写真は元々世界を見たまま固定的に記録したい欲望を動機として発展してきた様に思う。フィルム写真の発展は、殆どが技術的な発展と言えるが、その動機を適えるためのものだった。でも面白いことにデジタル写真の場合はそれではない(と思える)。既に完成の域に到達したかのように思えるフィルム写真に近づけるようにデジタル写真は発展していったかのようだ。当時のデジタルカメラの広告はフィルム写真を意識していた。

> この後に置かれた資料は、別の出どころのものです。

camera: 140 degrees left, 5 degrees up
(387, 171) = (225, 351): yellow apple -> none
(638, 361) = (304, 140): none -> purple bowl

でも写真そのものではなく、「銀塩写真として経験」とは一体どのようなことをいうのだろう。これほどデジタルカメラが普及し、場合によってはフィルム写真を知らない人もいると思われる現代において、「銀塩写真として経験」(写真を観る際に、その写真を銀塩写真として観る)してしまうことなどあり得るのだろうか。

断片2

写真家は被写体を撮る際にカメラを取り出し、そのカメラに取り付けるレンズを定め、フィルムを選び、絞りシャッター速度などで露出を決める。そのどれもがどの様な写りになるか技術者たちが徹底的に試験を重ね製品化してきたものでもある。いわばそれら個々をとっても作為がそこに存在する。写真家はそれらを組み合わせて結果的にどの様に写り込まれるかは経験的に把握をしている。後工程として現像と焼き付けによっても写真の見栄えは変わる。
デジタル写真は好きではないと言うかたは案外に多いようだ。写真の本質はデジタルであろうがフィルムであろうが変わることはないと思えるが、彼らにとってはそうではないらしい。以前にどこかの雑誌でフィルムカメラで写真を撮る方々を称し教養主義者と言っていた写真家がいたが、その乱暴な物言いが案外適切ではないかと思うこともある。

断片1

フィルムで撮った写真をFlickrの様なインターネットサービスにアップする時、その写真はデジタル化されることになる。デジタルカメラで撮った写真をプリントする時、その写真はアナログ化することになる。フィルム写真に独特の味わいがあるとして、その写真をデジタル化した際に味わいが損なわれなかったとすれば、その味わいはデジタルカメラでも現すことが可能ということになる。